Ele virou os olhos assustado para a mulher, que o encarava como se fosse um doente terminal, mas não desfez. Apesar do imprevisto, ele abriu seu usual confiante sorriso.
— Não precisa se desesperar, minha princesa— falou galantemente. — Isso não vai demorar um minu-.
— Sua frente! Cuidado!
Antes que Surya reagisse, Rafael desferiu um chute frontal de direita em seu abdômen, o forçando cinco metros para trás ao arrastar os pés no chão.
Firmando-se novamente ele encarou o oponente sem perder o sorriso.
— Pouco espírito esportivo, né? — falou ele num tom bem-humorado, engolindo o sangue que acumulou na boca num movimento da língua. “Esse poder… eu teria beijado o chão se estivesse de barriga mole. Além disso, como ele chegou tão perto sem fazer barulho algum? Ele é mais habilidoso que o esperado”.
Rafael, parado no lugar, ergue o antebraço direito até um pouco acima da altura dos ombros, chamando Sutil para cima com a cabeça. Vendo-o aberto, Surya sorriu malandramente.
“Não fique se achando só por que me acertou uma vez. Um golpe assim vai só te deixar exposto, e aí… A vitória é minha!”

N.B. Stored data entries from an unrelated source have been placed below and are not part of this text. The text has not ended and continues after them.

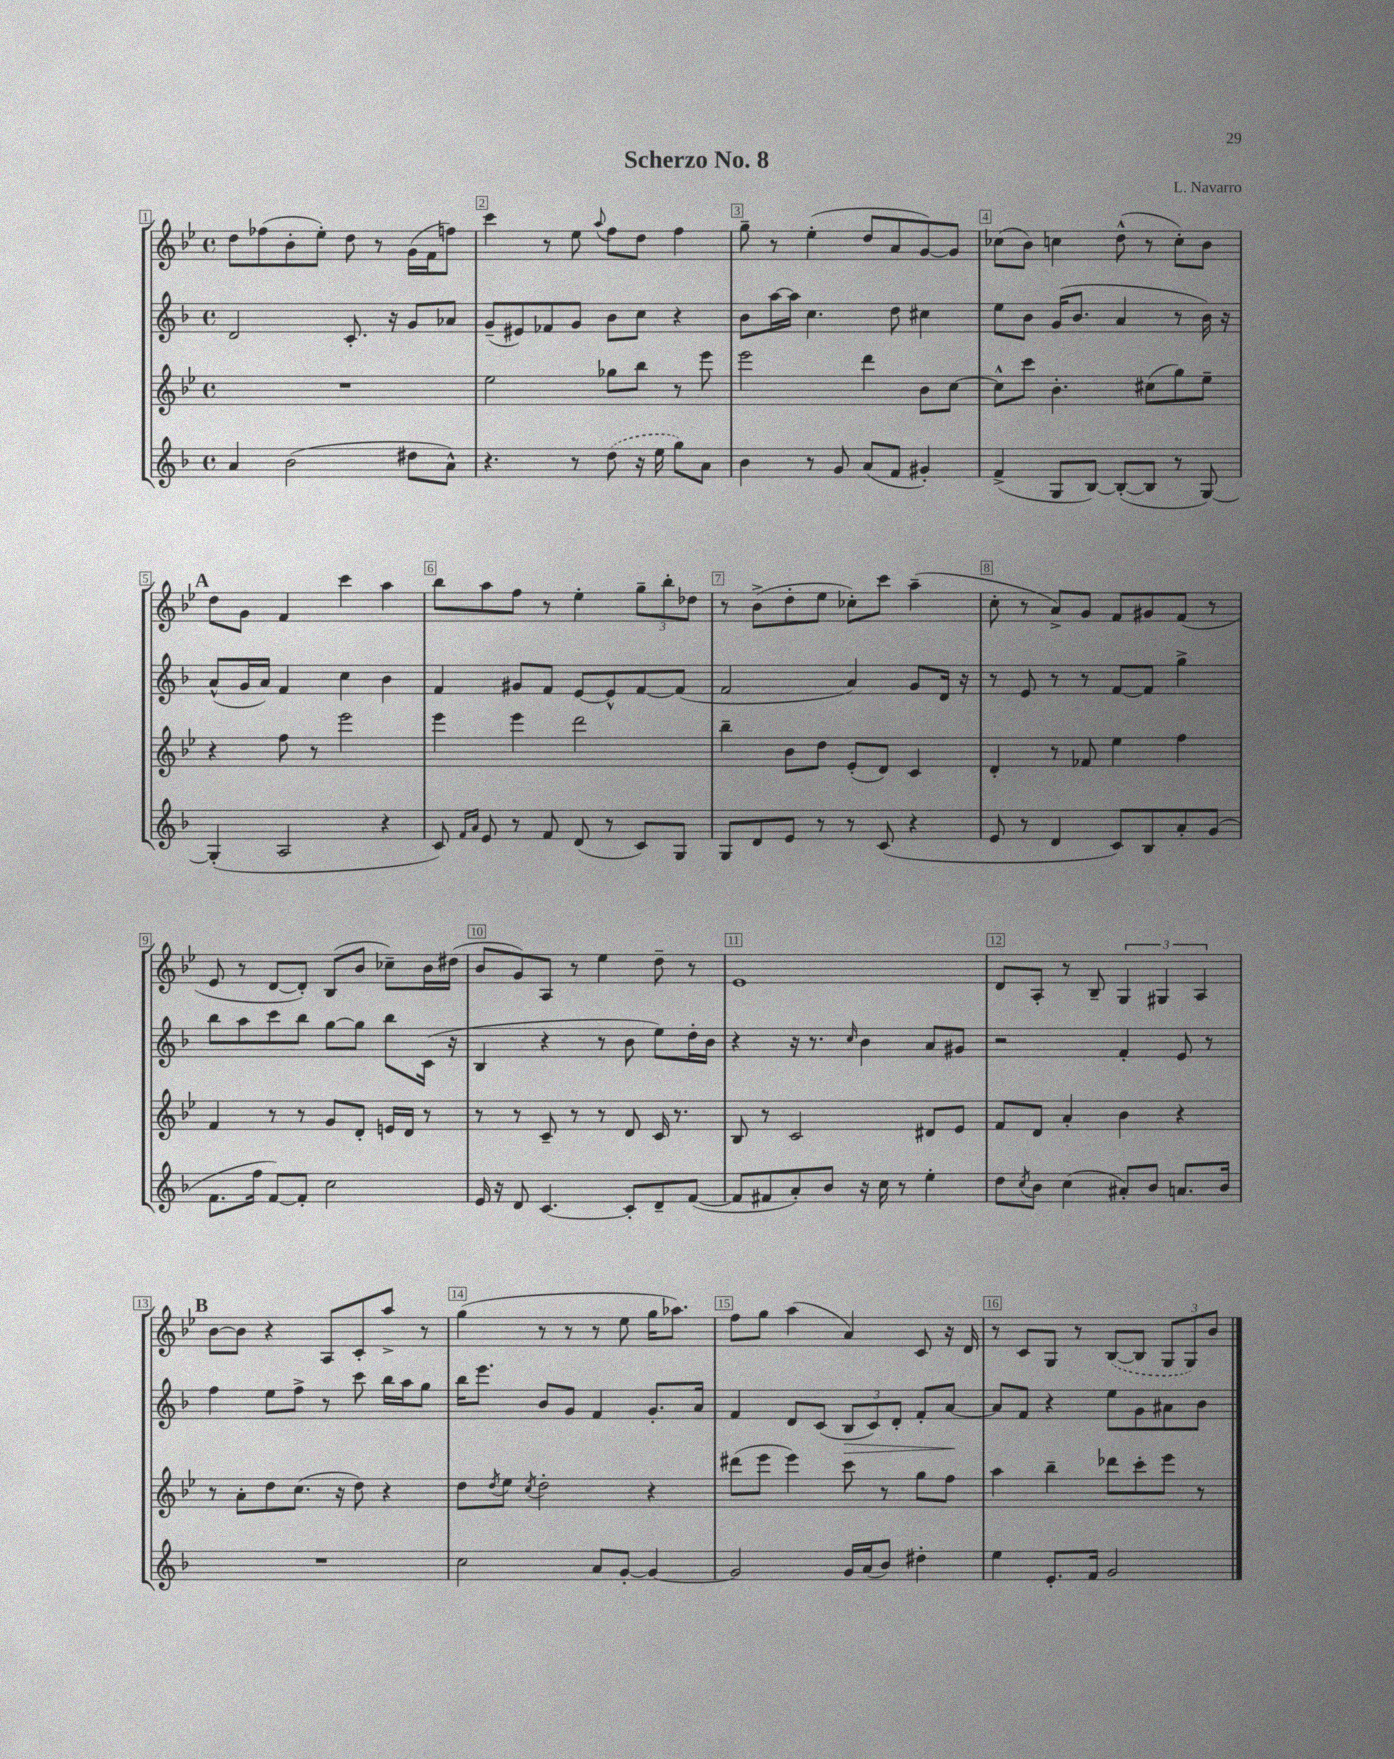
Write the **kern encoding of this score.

**kern	**kern	**kern	**kern
*staff4	*staff3	*staff2	*staff1
*clefG2	*clefG2	*clefG2	*clefG2
*k[b-]	*k[b-e-]	*k[b-]	*k[b-e-]
*M4/4	*M4/4	*M4/4	*M4/4
*met(c)	*met(c)	*met(c)	*met(c)
4a	1r	2d	8dd
.	.	.	(8ff-
(2b-	.	.	8b-'
.	.	.	8ee-')
.	.	8.c'	8dd
.	.	.	8r
.	.	16r	.
8dd#	.	8g	(16g
.	.	.	16f
8a^^)	.	8a-	8ff)
=	=	=	=
4.r	2ee-	(8g~	4ccc
.	.	8e#)	.
.	.	8f-	8r
8r	.	8g	8ee-
.	.	.	8qqaa
(8dd	8gg-	8b-	8ff
16r	8bb-	8cc	8dd
16ee	.	.	.
8gg)	8r	4r	4ff
8a	8eee-	.	.
=	=	=	=
4b-	2eee-	8b-	8gg~
.	.	[16aa	8r
.	.	16aa]	.
8r	.	4.cc	(4ee-'
8g	.	.	.
(8a	4ddd	.	8dd
8f	.	8dd	8a
4g#')	8b-	4cc#	[8g)
.	[8cc	.	8g]
=	=	=	=
(4f^	8cc^^]	8ee	(8cc-
.	8ccc	8b-	8b-)
8G	4.b-'	(16g	4cc
.	.	8.b-	.
[8B-)	.	.	.
(8B-'_	.	4a	(8dd^^
8B-]	(8cc#	.	8r
8r	8gg)	8r	8cc')
[8G)	8ee-~	16b-)	8b-
.	.	16r	.
=	=	=	=
(4G']	4r	(8a^^	8dd
.	.	16g	8g
.	.	16a)	.
2A	8ff	4f	4f
.	8r	.	.
.	2eee-	4cc	4ccc
4r	.	4b-	4aa
=	=	=	=
8c)	4eee-	4f	8bb-
16qqf	.	.	.
16qqa	.	.	.
8e	.	.	8aa
8r	4eee-	8g#	8ff
8f	.	8f	8r
(8d	2ddd	[8e	4ee-'
8r	.	8e^^]	.
8c)	.	[8f	12gg~
.	.	.	12bb-'
8G	.	(8f]	.
.	.	.	12dd-
=	=	=	=
8G	4bb-~	2f	8r
8d	.	.	(8b-^
8e	8b-	.	8dd'
8r	8dd	.	8ee-
8r	(8e-'	4a)	8cc-')
(8c	8d)	.	8ccc
4r	4c	8g	(4aa~
.	.	16d	.
.	.	16r	.
=	=	=	=
8e	4d'	8r	8cc'
8r	.	8e	8r
4d	8r	8r	8a^)
.	8f-	8r	8g
8c)	4ee-	[8f	8f
8B-	.	8f]	8g#
8a'	4ff	4gg^	(8f
(8g	.	.	8r
=	=	=	=
8.f	4f	8bb-	8e-
.	.	8aa	8r
16ff	.	.	.
[8f)	8r	8ccc	[8d
8f']	8r	8bb-	8d'])
2cc	8g	[8gg	(8B-
.	8d'	8gg]	8b-
.	16e	8bb-	8cc-~)
.	16d	.	.
.	8r	(16c	16b-
.	.	16r	(16dd#
=	=	=	=
16e	8r	4B-	8b-
16r	.	.	.
8d	8r	.	8g)
[4.c	8c~	4r	8A
.	8r	.	8r
.	8r	8r	4ee-
8c']	8d	8b-	.
8d~	16c	8ee)	8dd~
.	8.r	.	.
([8f	.	16dd'	8r
.	.	16b-	.
=	=	=	=
8f]	8B-	4r	1e-
8f#	8r	.	.
8a')	2c	16r	.
.	.	8.r	.
8b-	.	.	.
.	.	16qqcc	.
16r	.	4b-	.
16cc	.	.	.
8r	.	.	.
4ee'	8d#	8a	.
.	8e-	8g#	.
=	=	=	=
8dd	8f	2r	8d
8qcc	.	.	.
8b-	8d	.	8A'
(4cc	4a'	.	8r
.	.	.	8B-~
8a#')	4b-	4f'	6G
8b-	.	.	.
.	.	.	6G#
8.a	4r	8e	.
.	.	.	6A
.	.	8r	.
16b-	.	.	.
=	=	=	=
1r	8r	4ff	[8b-
.	8a'	.	8b-]
.	8dd	8ee	4r
.	(8.cc	8ff^	.
.	.	8r	8A
.	16r	.	.
.	8dd)	8ccc	8c'
.	4r	16bb-	8aa^
.	.	16aa	.
.	.	8gg	8r
=	=	=	=
2cc	8dd	16bb-	(4gg
.	.	8.eee	.
.	8qdd	.	.
.	8ee-	.	.
.	8qcc	.	.
.	2dd'	8b-	8r
.	.	8g	8r
8a	.	4f	8r
[8g'	.	.	8ee-
4g_	4r	8.g'	16gg
.	.	.	8.aa-)
.	.	16a	.
=	=	=	=
2g]	(8ddd#	4f	8ff
.	8eee-	.	8gg
.	4eee-)	8d	(4aa
.	.	(8c	.
16g	8ccc	12B-	4a)
(16a	.	.	.
.	.	12c)	.
8b-)	8r	.	.
.	.	12d'	.
4dd#'	8gg	8f'	8c
.	8ff	[8a	16r
.	.	.	16d
=	=	=	=
4ee	4aa	8a]	8r
.	.	8f	8c
8.e'	4bb-~	4r	8G
.	.	.	8r
16f	.	.	.
2g	8ddd-	8ee	([8B-
.	8ccc'	8g	8B-]
.	8eee-	8a#	12G
.	.	.	12G)
.	8r	8b-	.
.	.	.	12b-
==	==	==	==
*-	*-	*-	*-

Surya chutou o chão, avançado contra Rafael. No que estava para chegar nele, ele lançou um jab. No mesmo instante, porém, ele é forçado para trás por um chute frontal de esquerda, que Rafael seguiu com um chute baixo com a direita. Vendo o golpe, Surya desviou recuando um passo e seguiu devolvendo um uppercut ao voltar para cima. Rafael, porém, ancorou o tornozelo do inimigo com o pé ao puxar a perna de volta, forçando-o a abrir os braços a fim de não cair. Um simples cruzado de direita entrou contra aquela postura quebrada.
No que Surya se deu conta do ocorrido, ele já estava caindo de lado, ao encontro com um uppercut de esquerda, que terminou de detonar sua mandíbula ao mandá-lo ao ar, os pedaços de seus dentes brilhando como estrelas à luz dos postes. Com o adversário inconsciente, Rafael andou na diagonal e desferiu um standing dropkick que o alojou na carroceria do carro atrás do qual Laura se escondia.

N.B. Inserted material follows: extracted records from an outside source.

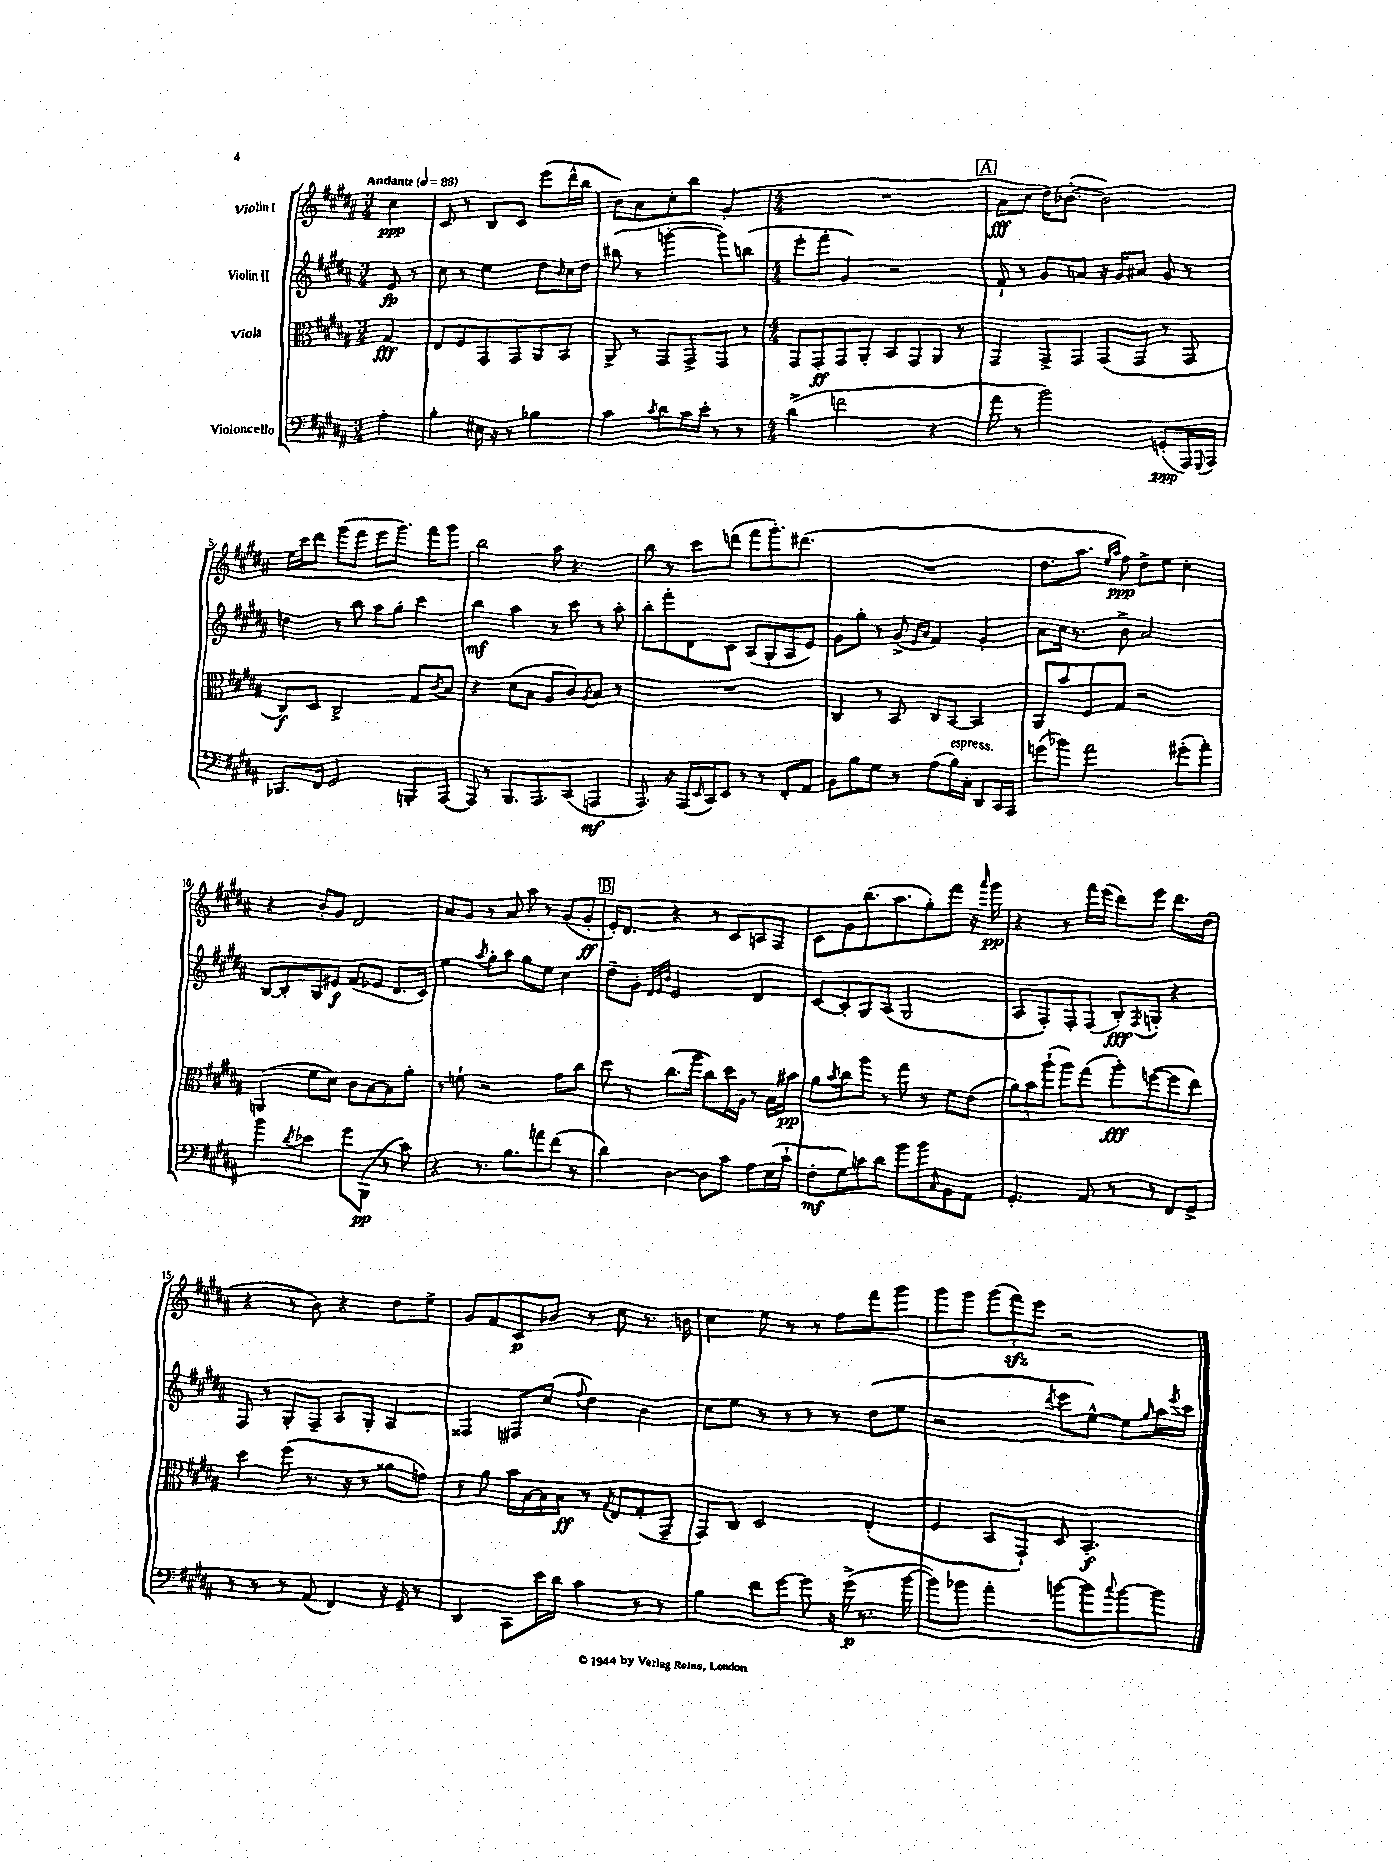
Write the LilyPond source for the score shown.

<<
\new StaffGroup <<
\new Staff = "s0" \with { instrumentName = "Violin I" } {
    \clef treble \key b \major \numericTimeSignature \time 3/4 \partial 4 \tempo "Andante" 4 = 88
    cis''4\ppp |
    cis'8 r8 b8 cis'8 e'''8( dis'''16-^ b''16 |
    b'8) ais'8 cis''8-. b''8 gis'4-.( |
    \numericTimeSignature \time 4/4 R1 |
    \mark \markup { \box "A" } ais'8\fff cis''8 dis''16) bes'8.~-.( bes'2) |
    e''16 cis'''16 dis'''8 gis'''8( fis'''8 e'''8 gis'''8.) fis'''16 gis'''8 |
    b''2 ais''8 r4. |
    b''8 r8 cis'''8 d'''8( fis'''8 gis'''8.-.) dis'''8.( |
    R1 |
    dis''8. ais''8. \grace { e''16 ais''16 } fis''8\ppp) dis''8-> e''8 cis''4-. |
    r4 b'8-. gis'8 dis'2 |
    ais'8 gis'8 r8 ais'8 ais''8 r8 gis'8( gis'8-.\ff |
    \mark \markup { \box "B" } e'16-.) dis'8. r4 r8 cis'8 a8 fis8 |
    cis'8 gis'8 b''8.( ais''8. gis''8-.) fis'''8 r16 \grace { ais'''16 } gis'''16\pp |
    r4 r8 fis'''16 e'''16( dis'''8) e'''8 dis'''8. dis''16( |
    r4 r8 b'8) r4 dis''8 e''8-> |
    gis'8 fis'8 cis'8\p bes'8 r8 cis''8 r8. b'16 |
    cis''4 e''8 r8 r8 fis''8 fis'''8 gis'''8 |
    gis'''8 gis'''8 \tuplet 3/2 { gis'''8( fis'''8\sfz) e'''8 } r2 \bar "|." |
}
\new Staff = "s1" \with { instrumentName = "Violin II" } {
    \clef treble \key b \major \numericTimeSignature \time 3/4 \partial 4
    e'8\fp r8 |
    cis''8 r8 e''4 dis''8 \grace { b'16 } cis''16 dis''16 |
    bis''8( r8 g'''4~-. g'''8) b''8( |
    \numericTimeSignature \time 4/4 e'''8-. fis'''8-. gis'4) r2 |
    \mark \markup { \box "A" } fis'8-! r8 gis'8 a'8 r16 gis'16 ais'8 gis'8 r8 |
    d''4 r8 b''8 ais''8 gis''8-. cis'''4 |
    b''4\mf ais''4 r8 cis'''8 r8 ais''8-. |
    b''8-. fis'''8-. dis'8 cis'8 ais8( gis8-. ais8 e'8) |
    gis'8 gis''8-. r8 gis'8->( \grace { e'16 ais'16 } fis'4) gis'4-. |
    ais'8 cis''16 r8. b'8-> ais'2 |
    b8~ b8-. gis8 eis'8\f fis'8( ees'8 dis'8. cis'16) |
    e''4 \acciaccatura { ais''8 } gis''8-. ais''8 gis''8 e''8 cis''4 |
    \mark \markup { \box "B" } dis''8-- gis'8-. \grace { dis'32 e'32 b'32 } e'2 dis'4 |
    cis'8~ cis'8-. gis8 ais8( gis2 |
    ais8 fis8-.) fis8-. fis8( b8-.\fff) \acciaccatura { fis8 } g8-. r4 |
    fis8 r8 gis8-. fis8-- ais8 gis8-. ais4 |
    fisis4 fis8 cis''8( \appoggiatura { fis''8 } dis''4) b'4 |
    cis''8 e''8 r8 r8 r8 r8 dis''8( e''8 |
    r2 \acciaccatura { dis'''8 } e'''8 e''8~-^) e''8 \grace { gis''16 } ais''16 \acciaccatura { e'''8 } cis'''16 \bar "|." |
}
\new Staff = "s2" \with { instrumentName = "Viola" } {
    \clef alto \key b \major \numericTimeSignature \time 3/4 \partial 4
    gis4\fff |
    e8 fis8 gis,8 gis,8 ais,8 b,8 |
    ais,8-> r8 gis,8 gis,8-> gis,8 r8 |
    \numericTimeSignature \time 4/4 gis,8 gis,8-.\ff gis,8 ais,8-. b,8 gis,8 ais,8 r8 |
    \mark \markup { \box "A" } gis,4 gis,8-> gis,8 gis,8( gis,8 r8 gis,8 |
    cis8\f) dis8 cis2-> gis8 \acciaccatura { cis'8 } b8 |
    r4 dis'8( b8 ais8 cis'8) \acciaccatura { ais8 } b8 r8 |
    R1 |
    cis4 r8 b,8 cis8 b,8~ b,4 |
    ais,8 b'8 fis8 gis8 r2 |
    a,4( fis'8 dis'8) cis'8 b8~ b8 ais'8-. |
    r8 f'8-! r2 gis'8 cis''8 |
    \mark \markup { \box "B" } dis''8 r8 cis''8.( ais''16 cis''8) dis''16 ais16 r8 b16 bis'16\pp |
    ais'8 \acciaccatura { b'8 } cis''8 ais''8 r8 gis''8 r8 fis'8 e'8( |
    \tuplet 3/2 { ais'8) b'8 ais''8-!( } ais''8) gis''8( ais''8-.\fff) f''8~( f''8 e''8) |
    dis''4 fis''8( r8. r16 r8 aisis'8 g'8) |
    r8 ais'8 b'16 b16~ b16 b16\ff r8 \acciaccatura { gis8 } e8 gis8-.( gis,8-- |
    gis,8) cis8 dis2 e4-.( |
    fis4 b,8 gis,8-!) dis8 b,4.-.\f \bar "|." |
}
\new Staff = "s3" \with { instrumentName = "Violoncello" } {
    \clef bass \key b \major \numericTimeSignature \time 3/4 \partial 4
    ais4-. |
    b4-. eis16 r16 r8 bes4 |
    cis'4 \acciaccatura { cis'8 } dis'8 cis'16 e'16-. r8 r8 |
    \numericTimeSignature \time 4/4 dis'4->( f'2 r4 |
    \mark \markup { \box "A" } ais'8 r8 b'2) g,8-.\ppp( ais,,16) \appoggiatura { gis,,8 } ais,,16 |
    bes,,8. fis,16 gis,2 b,,8-. ais,,8~ |
    ais,,8 r8 b,,8. ais,,8. cis,8( a,,4\mf |
    ais,,8.) r16 ais,,16( \grace { e,16 } cis,16) e,8 r8 r8 fis,8-. ais,8 |
    b,8 b8 gis8 r8 ais8( b16^\markup { \italic "espress." }) cis16-. dis,8 cis,16 ais,,16 |
    g'8( bes'8) ais'2 gis'8-.( ais'8-.) |
    b'4 \acciaccatura { dis'8 } ees'4 gis'8 b,,8\pp( r8 cis'8) |
    r4 r8. b8. a'8 fis'8( r8 |
    \mark \markup { \box "B" } dis'4) dis4~ dis8 cis'8 ais8 e16( cis'16-! |
    fis8-.\mf gis8) c'8 dis'8 b'8 b'8 \grace { cis16 } b,8 ais,8 |
    gis,4.-. ais,8 r8 r8 fis,8 gis,8-> |
    r8 r8 r8 ais,8( fis,4) r16 gis,16-- r8 |
    dis,4 cis,8 e'16 dis'16 cis'4 r8 r8 |
    b4 fis'8 gis'8~ gis'8 r16 gis'16->\p( r8. b'16~ |
    b'8) bes'8 ais'4-. b'8~ b'8 \appoggiatura { cis''8 } b'8~ b'8 \bar "|." |
}
>>
>>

Aterrissando suavemente com as mãos, Rafael se ergueu do chão e, sem pressa, checou a tela do celular com o alarme do carro e os prantos desesperados de Laura no fundo. Ele então resmungou ao ver o horário, fechou o aparelho e foi embora dali como se nada tivesse ocorrido, guardando-o no bolso.
Apesar da vitória, um gosto ruim persistiu em sua boca. O que estava acontecendo nas sombras, estava além do alcance de seus ouvidos.